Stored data
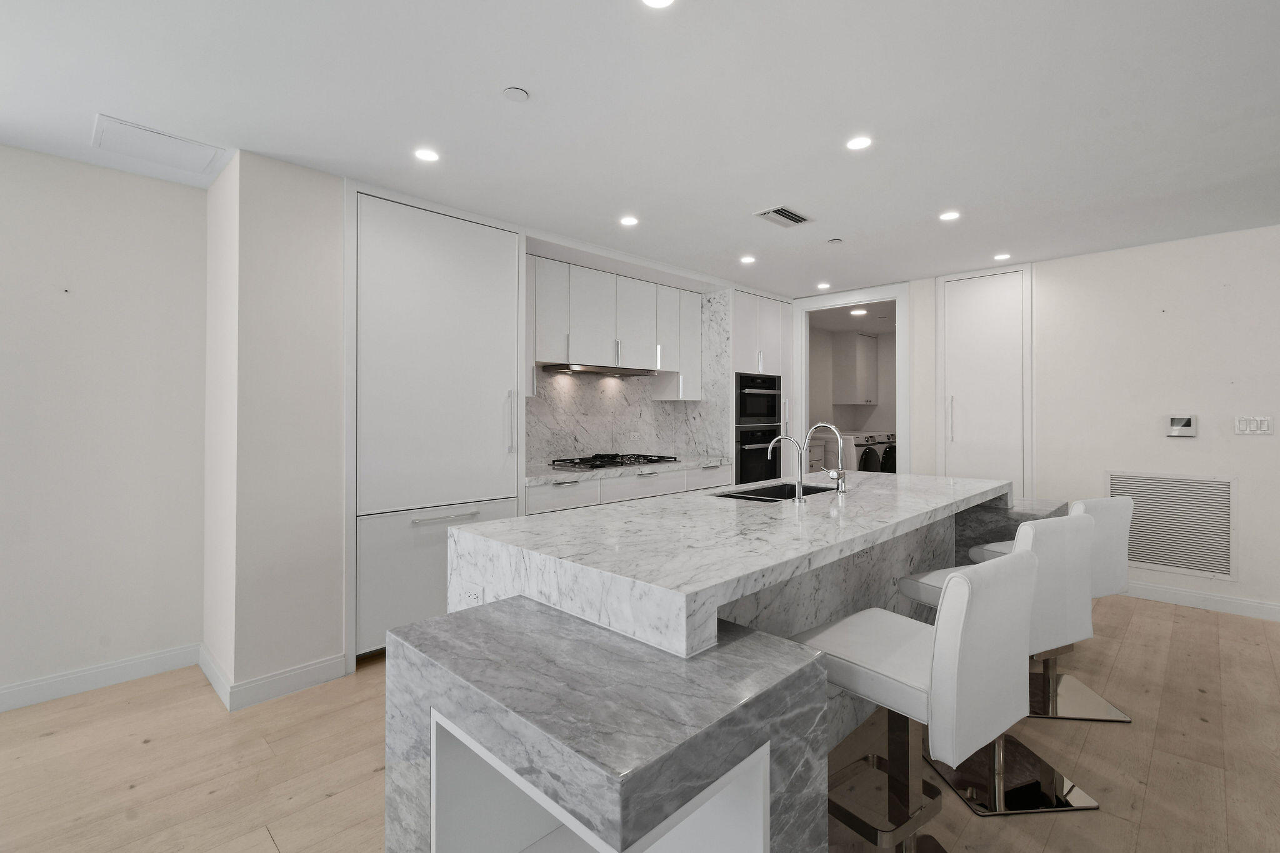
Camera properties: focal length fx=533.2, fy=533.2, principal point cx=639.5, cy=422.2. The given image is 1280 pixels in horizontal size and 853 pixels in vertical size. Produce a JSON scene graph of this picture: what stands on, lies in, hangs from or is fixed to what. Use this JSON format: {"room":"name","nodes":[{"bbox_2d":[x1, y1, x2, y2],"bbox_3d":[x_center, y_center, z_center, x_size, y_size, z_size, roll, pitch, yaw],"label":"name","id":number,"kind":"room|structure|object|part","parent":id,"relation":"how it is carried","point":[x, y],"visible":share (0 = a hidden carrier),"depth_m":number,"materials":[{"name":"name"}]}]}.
{"room":"kitchen","nodes":[
{"label":"kitchen","id":0,"kind":"room"},
{"bbox_2d":[0,144,209,708],"bbox_3d":[-3.819,0.024,1.461,0.121,2.525,4.158,0,0,45],"label":"left wall","id":1,"kind":"structure","parent":0,"point":[26,155],"depth_m":2.58,"materials":[{"name":"white paint"}]},
{"bbox_2d":[0,643,198,712],"bbox_3d":[-3.774,1.226,1.409,0.015,0.109,4.033,0,0,45],"label":"baseboard","id":2,"kind":"structure","parent":1,"relation":"attached to","point":[1,707],"depth_m":2.57,"materials":[{"name":"white paint"}]},
{"bbox_2d":[203,148,349,705],"bbox_3d":[-1.861,0.035,2.859,0.758,2.512,0.617,0,0,45],"label":"wall column","id":3,"kind":"structure","parent":0,"point":[339,645],"depth_m":2.54,"materials":[{"name":"white paint"}]},
{"bbox_2d":[198,643,350,711],"bbox_3d":[-1.921,1.229,2.766,0.771,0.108,0.486,0,0,45],"label":"baseboard","id":4,"kind":"structure","parent":3,"relation":"attached to","point":[311,682],"depth_m":2.53,"materials":[{"name":"white paint"}]},
{"bbox_2d":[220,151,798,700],"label":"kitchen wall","id":5,"kind":"structure","parent":0,"point":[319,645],"depth_m":2.71,"materials":[{"name":"white paint"}]},
{"bbox_2d":[525,279,733,470],"bbox_3d":[-0.146,-0.365,4.594,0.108,1.551,2.109,0,0,45],"label":"marble backsplash","id":6,"kind":"structure","parent":0,"point":[589,441],"depth_m":4.54,"materials":[{"name":"white stone"}]},
{"bbox_2d":[528,253,699,401],"bbox_3d":[-0.314,-0.718,4.435,0.376,0.959,2.273,0,0,45],"label":"upper cabinet","id":7,"kind":"object","parent":6,"relation":"attached to","point":[544,342],"visible":0.81,"depth_m":4.26,"materials":[{"name":"white paint"}]},
{"bbox_2d":[540,362,656,376],"bbox_3d":[-0.334,-0.425,4.400,0.391,0.040,0.954,0,0,45],"label":"range hood","id":8,"kind":"object","parent":7,"relation":"attached to","point":[587,369],"visible":0.95,"depth_m":4.26,"materials":[{"name":"silver metal"}]},
{"bbox_2d":[628,430,641,441],"bbox_3d":[-0.045,0.129,4.903,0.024,0.084,0.125,0,0,45],"label":"wall socket","id":9,"kind":"object","parent":6,"relation":"attached to","point":[634,434],"visible":0.99,"depth_m":4.90,"materials":[{"name":"white plastic"}]},
{"bbox_2d":[0,0,1279,295],"bbox_3d":[1.443,-1.288,1.666,8.242,0.099,11.915,0,0,45],"label":"ceiling","id":10,"kind":"structure","parent":0,"point":[96,100],"depth_m":2.14,"materials":[{"name":"white paint"}]},
{"bbox_2d":[90,114,226,175],"bbox_3d":[-2.185,-1.236,2.415,0.397,0.010,0.419,0,0,45],"label":"access panel","id":11,"kind":"object","parent":10,"relation":"in","point":[151,137],"visible":0.99,"depth_m":2.39,"materials":[{"name":"white paint"}]},
{"bbox_2d":[413,147,439,161],"bbox_3d":[-0.986,-1.237,2.468,0.115,0.006,0.116,0,0,45],"label":"recessed light","id":12,"kind":"object","parent":10,"relation":"in","point":[429,155],"visible":0.99,"depth_m":2.46,"materials":[{"name":"white"}]},
{"bbox_2d":[501,86,529,101],"bbox_3d":[-0.470,-1.232,2.011,0.094,0.008,0.095,0,0,45],"label":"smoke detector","id":13,"kind":"object","parent":10,"relation":"attached to","point":[514,93],"visible":0.98,"depth_m":2.00,"materials":[{"name":"white"}]},
{"bbox_2d":[618,215,639,226],"bbox_3d":[-0.065,-1.241,3.289,0.121,0.006,0.121,0,0,45],"label":"recessed light","id":14,"kind":"object","parent":10,"relation":"in","point":[627,220],"visible":0.98,"depth_m":3.28,"materials":[{"name":"white"}]},
{"bbox_2d":[641,0,674,8],"bbox_3d":[0.053,-1.234,1.537,0.112,0.006,0.113,0,0,45],"label":"recessed light","id":15,"kind":"object","parent":10,"relation":"in","point":[657,0],"visible":0.98,"depth_m":1.57,"materials":[{"name":"white"}]},
{"bbox_2d":[739,254,756,263],"bbox_3d":[0.830,-1.249,4.097,0.132,0.007,0.130,0,0,45],"label":"recessed light","id":16,"kind":"object","parent":10,"relation":"in","point":[747,259],"visible":0.99,"depth_m":4.09,"materials":[{"name":"white"}]},
{"bbox_2d":[753,205,811,227],"bbox_3d":[0.874,-1.242,3.242,0.203,0.013,0.346,0,0,45],"label":"ceiling vent","id":17,"kind":"object","parent":10,"relation":"in","point":[777,210],"visible":0.99,"depth_m":3.22,"materials":[{"name":"metal"}]},
{"bbox_2d":[815,281,831,289],"bbox_3d":[1.687,-1.251,4.893,0.135,0.009,0.133,0,0,45],"label":"recessed light","id":18,"kind":"object","parent":10,"relation":"in","point":[822,287],"visible":0.99,"depth_m":4.88,"materials":[{"name":"white"}]},
{"bbox_2d":[826,236,843,244],"bbox_3d":[1.342,-1.244,3.663,0.093,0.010,0.094,0,0,45],"label":"sprinkler cover","id":19,"kind":"object","parent":10,"relation":"attached to","point":[835,242],"visible":0.98,"depth_m":3.65,"materials":[{"name":"white"}]},
{"bbox_2d":[845,135,873,150],"bbox_3d":[0.974,-1.241,2.371,0.117,0.006,0.117,0,0,45],"label":"recessed light","id":20,"kind":"object","parent":10,"relation":"in","point":[860,142],"visible":0.98,"depth_m":2.37,"materials":[{"name":"white"}]},
{"bbox_2d":[938,210,960,221],"bbox_3d":[1.866,-1.247,3.217,0.121,0.006,0.121,0,0,45],"label":"recessed light","id":21,"kind":"object","parent":10,"relation":"in","point":[950,215],"visible":0.99,"depth_m":3.21,"materials":[{"name":"white"}]},
{"bbox_2d":[993,251,1011,260],"bbox_3d":[2.732,-1.248,4.022,0.124,0.008,0.123,0,0,45],"label":"recessed light","id":22,"kind":"object","parent":10,"relation":"in","point":[1000,257],"visible":0.99,"depth_m":4.01,"materials":[{"name":"white"}]},
{"bbox_2d":[0,592,1279,852],"bbox_3d":[1.409,1.324,1.678,8.321,0.081,12.002,0,0,45],"label":"floor","id":23,"kind":"structure","parent":0,"point":[332,799],"depth_m":2.03,"materials":[{"name":"brown wood"}]},
{"bbox_2d":[351,189,526,662],"bbox_3d":[-1.304,0.037,3.252,0.625,2.473,1.050,0,0,45],"label":"tall cabinet","id":24,"kind":"object","parent":23,"relation":"on","point":[512,289],"visible":0.71,"depth_m":2.98,"materials":[{"name":"white wood"}]},
{"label":"bar handle","id":25,"kind":"part","parent":24,"relation":"part of","materials":[{"name":"silver metal"}]},
{"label":"handle","id":26,"kind":"part","parent":24,"relation":"part of","materials":[{"name":"silver metal"}]},
{"bbox_2d":[526,463,734,515],"bbox_3d":[-0.164,0.819,4.357,0.683,0.903,2.229,0,0,45],"label":"base cabinet","id":27,"kind":"object","parent":23,"relation":"on","point":[532,503],"visible":0.14,"depth_m":3.95,"materials":[{"name":"white paint"}]},
{"bbox_2d":[523,455,731,485],"bbox_3d":[-0.155,0.378,4.378,0.721,0.044,2.164,0,0,45],"label":"countertop","id":28,"kind":"structure","parent":27,"relation":"on","point":[547,476],"depth_m":3.98,"materials":[{"name":"white stone"}]},
{"bbox_2d":[550,453,678,470],"bbox_3d":[-0.196,0.312,4.348,0.537,0.052,0.974,0,0,45],"label":"gas cooktop","id":29,"kind":"object","parent":28,"relation":"in","point":[602,461],"visible":0.99,"depth_m":4.22,"materials":[{"name":"black metal"}]},
{"bbox_2d":[401,471,1049,852],"bbox_3d":[0.936,0.841,2.490,1.130,0.930,3.587,0,0,45],"label":"kitchen island","id":30,"kind":"object","parent":23,"relation":"on","point":[800,695],"visible":0.72,"depth_m":1.27,"materials":[{"name":"stone"}]},
{"bbox_2d":[462,585,484,606],"bbox_3d":[-0.550,0.592,1.773,0.106,0.078,0.008,0,0,45],"label":"socket","id":31,"kind":"object","parent":30,"relation":"attached to","point":[472,598],"visible":0.82,"depth_m":1.77,"materials":[{"name":"white plastic"}]},
{"bbox_2d":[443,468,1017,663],"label":"marble countertop","id":32,"kind":"structure","parent":30,"relation":"on","point":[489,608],"depth_m":1.70,"materials":[{"name":"white stone"}]},
{"bbox_2d":[715,482,834,502],"bbox_3d":[0.731,0.475,2.780,0.428,0.220,0.772,0,0,45],"label":"sink","id":33,"kind":"object","parent":32,"relation":"in","point":[750,493],"visible":0.25,"depth_m":3.03,"materials":[{"name":"black metal"}]},
{"bbox_2d":[766,435,804,502],"bbox_3d":[0.647,0.199,2.356,0.182,0.297,0.057,0,0,45],"label":"small faucet","id":34,"kind":"object","parent":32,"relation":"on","point":[797,498],"visible":0.99,"depth_m":2.30,"materials":[{"name":"silver metal"}]},
{"bbox_2d":[805,422,846,492],"bbox_3d":[0.926,0.180,2.676,0.222,0.340,0.092,0,0,45],"label":"faucet","id":35,"kind":"object","parent":32,"relation":"on","point":[832,476],"visible":0.99,"depth_m":2.63,"materials":[{"name":"silver metal"}]},
{"bbox_2d":[730,290,792,485],"bbox_3d":[1.015,-0.004,5.415,0.717,2.497,0.932,0,0,45],"label":"oven cabinet","id":36,"kind":"object","parent":23,"relation":"on","point":[785,334],"visible":0.36,"depth_m":5.12,"materials":[{"name":"white paint"}]},
{"bbox_2d":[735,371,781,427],"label":"wall oven","id":37,"kind":"object","parent":36,"relation":"in","point":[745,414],"visible":0.68,"depth_m":5.13,"materials":[{"name":"black metal"}]},
{"bbox_2d":[734,424,784,485],"bbox_3d":[0.963,0.359,5.255,0.670,0.629,0.738,0,0,45],"label":"wall oven","id":38,"kind":"object","parent":36,"relation":"in","point":[742,451],"visible":0.49,"depth_m":5.01,"materials":[{"name":"black glass"}]},
{"bbox_2d":[853,431,883,472],"bbox_3d":[2.802,0.693,7.086,0.724,1.135,0.622,0,0,45],"label":"washing machine","id":39,"kind":"object","parent":23,"relation":"on","point":[865,464],"visible":0.2,"depth_m":6.79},
{"bbox_2d":[876,433,897,472],"bbox_3d":[3.247,0.695,7.444,0.730,1.127,0.647,0,0,45],"label":"washing machine","id":40,"kind":"object","parent":23,"relation":"on","point":[885,464],"visible":0.16,"depth_m":7.11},
{"bbox_2d":[792,547,1037,852],"bbox_3d":[0.705,0.815,1.451,0.532,0.962,0.431,0,0,45],"label":"bar stool","id":41,"kind":"object","parent":23,"relation":"on","point":[942,632],"visible":0.9,"depth_m":1.31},
{"bbox_2d":[894,511,1101,813],"bbox_3d":[1.283,0.805,1.963,0.461,0.959,0.510,0,0,-22],"label":"bar stool","id":42,"kind":"object","parent":23,"relation":"on","point":[1073,530],"visible":0.63,"depth_m":1.82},
{"bbox_2d":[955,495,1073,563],"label":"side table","id":43,"kind":"object","parent":23,"relation":"on","point":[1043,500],"visible":0.21,"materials":[{"name":"grey stone"}]},
{"bbox_2d":[961,492,1139,723],"bbox_3d":[1.883,0.801,2.490,0.478,0.957,0.485,0,0,-6],"label":"bar stool","id":44,"kind":"object","parent":23,"relation":"on","point":[1125,720],"visible":0.47,"depth_m":2.33,"materials":[{"name":"white leather"}]},
{"bbox_2d":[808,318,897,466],"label":"laundry room wall","id":45,"kind":"structure","parent":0,"point":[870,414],"depth_m":7.67,"materials":[{"name":"paint"}]},
{"bbox_2d":[833,331,878,404],"bbox_3d":[3.072,-0.753,7.580,0.366,1.004,0.666,0,0,45],"label":"laundry cabinet","id":46,"kind":"object","parent":45,"relation":"attached to","point":[862,352],"visible":0.97,"depth_m":7.38,"materials":[{"name":"white paint"}]},
{"bbox_2d":[849,306,867,315],"bbox_3d":[2.495,-1.267,6.096,0.182,0.017,0.179,0,0,45],"label":"recessed light","id":47,"kind":"object","parent":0,"point":[857,312],"visible":0.98,"depth_m":6.08,"materials":[{"name":"white"}]},
{"bbox_2d":[802,221,1279,620],"bbox_3d":[3.911,0.001,3.570,7.240,2.533,0.128,0,0,45],"label":"right wall","id":48,"kind":"structure","parent":0,"point":[1253,451],"depth_m":3.74,"materials":[{"name":"white paint"}]},
{"bbox_2d":[791,283,908,474],"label":"doorway frame","id":49,"kind":"object","parent":48,"relation":"in","point":[902,381],"visible":0.71,"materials":[{"name":"white paint"}]},
{"bbox_2d":[938,265,1031,495],"bbox_3d":[2.879,-0.007,4.477,0.693,2.453,0.138,0,0,45],"label":"tall cabinet","id":50,"kind":"structure","parent":48,"relation":"in","point":[960,379],"depth_m":4.43,"materials":[{"name":"white paint"}]},
{"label":"door handle","id":51,"kind":"part","parent":50,"relation":"part of","materials":[{"name":"silver metal"}]},
{"bbox_2d":[1109,471,1235,579],"bbox_3d":[3.694,0.700,3.751,0.645,0.685,0.012,0,0,45],"label":"return air vent","id":52,"kind":"object","parent":48,"relation":"attached to","point":[1213,484],"visible":0.92,"depth_m":3.70,"materials":[{"name":"white metal"}]},
{"bbox_2d":[1167,415,1196,436],"bbox_3d":[3.742,0.022,3.680,0.137,0.142,0.027,0,0,45],"label":"thermostat","id":53,"kind":"object","parent":48,"relation":"attached to","point":[1188,421],"visible":0.98,"depth_m":3.67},
{"bbox_2d":[1120,579,1279,620],"bbox_3d":[4.983,1.207,2.505,4.883,0.109,0.014,0,0,45],"label":"baseboard","id":54,"kind":"structure","parent":48,"relation":"attached to","point":[1178,595],"depth_m":3.62,"materials":[{"name":"white paint"}]},
{"bbox_2d":[1234,415,1274,435],"bbox_3d":[3.944,0.018,3.428,0.158,0.117,0.011,0,0,45],"label":"light switch","id":55,"kind":"object","parent":48,"relation":"attached to","point":[1263,426],"visible":0.98,"depth_m":3.43,"materials":[{"name":"white plastic"}]}
]}

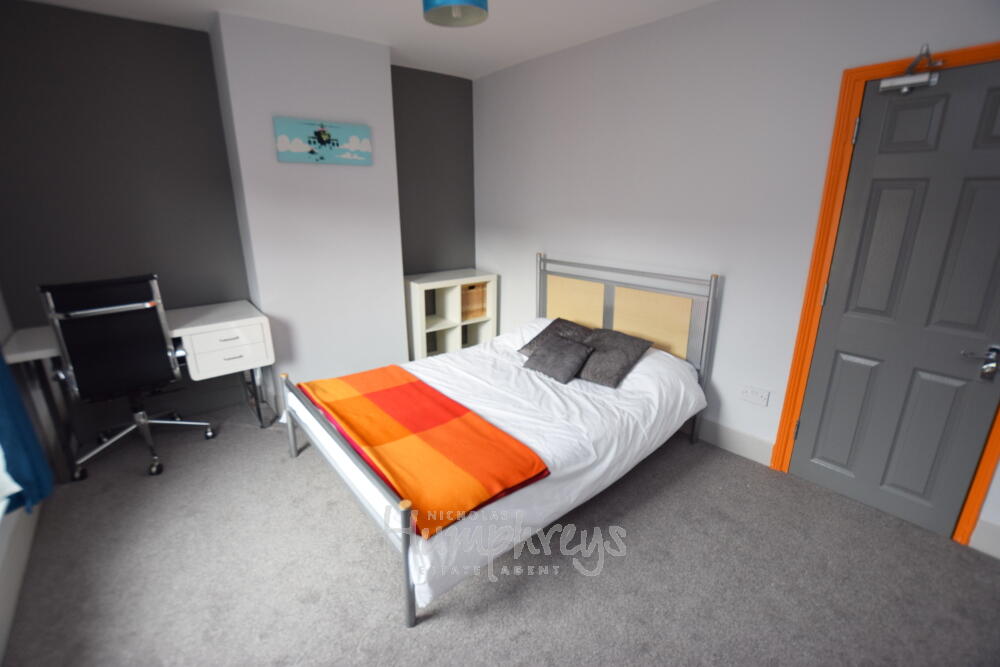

• _YOUR GOAL_:
With "stool" as the string to find, copy every line of the records that holds it.

• _REPLY TO THE EXERCISE_:
{"bbox_2d":[792,547,1037,852],"bbox_3d":[0.705,0.815,1.451,0.532,0.962,0.431,0,0,45],"label":"bar stool","id":41,"kind":"object","parent":23,"relation":"on","point":[942,632],"visible":0.9,"depth_m":1.31},
{"bbox_2d":[894,511,1101,813],"bbox_3d":[1.283,0.805,1.963,0.461,0.959,0.510,0,0,-22],"label":"bar stool","id":42,"kind":"object","parent":23,"relation":"on","point":[1073,530],"visible":0.63,"depth_m":1.82},
{"bbox_2d":[961,492,1139,723],"bbox_3d":[1.883,0.801,2.490,0.478,0.957,0.485,0,0,-6],"label":"bar stool","id":44,"kind":"object","parent":23,"relation":"on","point":[1125,720],"visible":0.47,"depth_m":2.33,"materials":[{"name":"white leather"}]},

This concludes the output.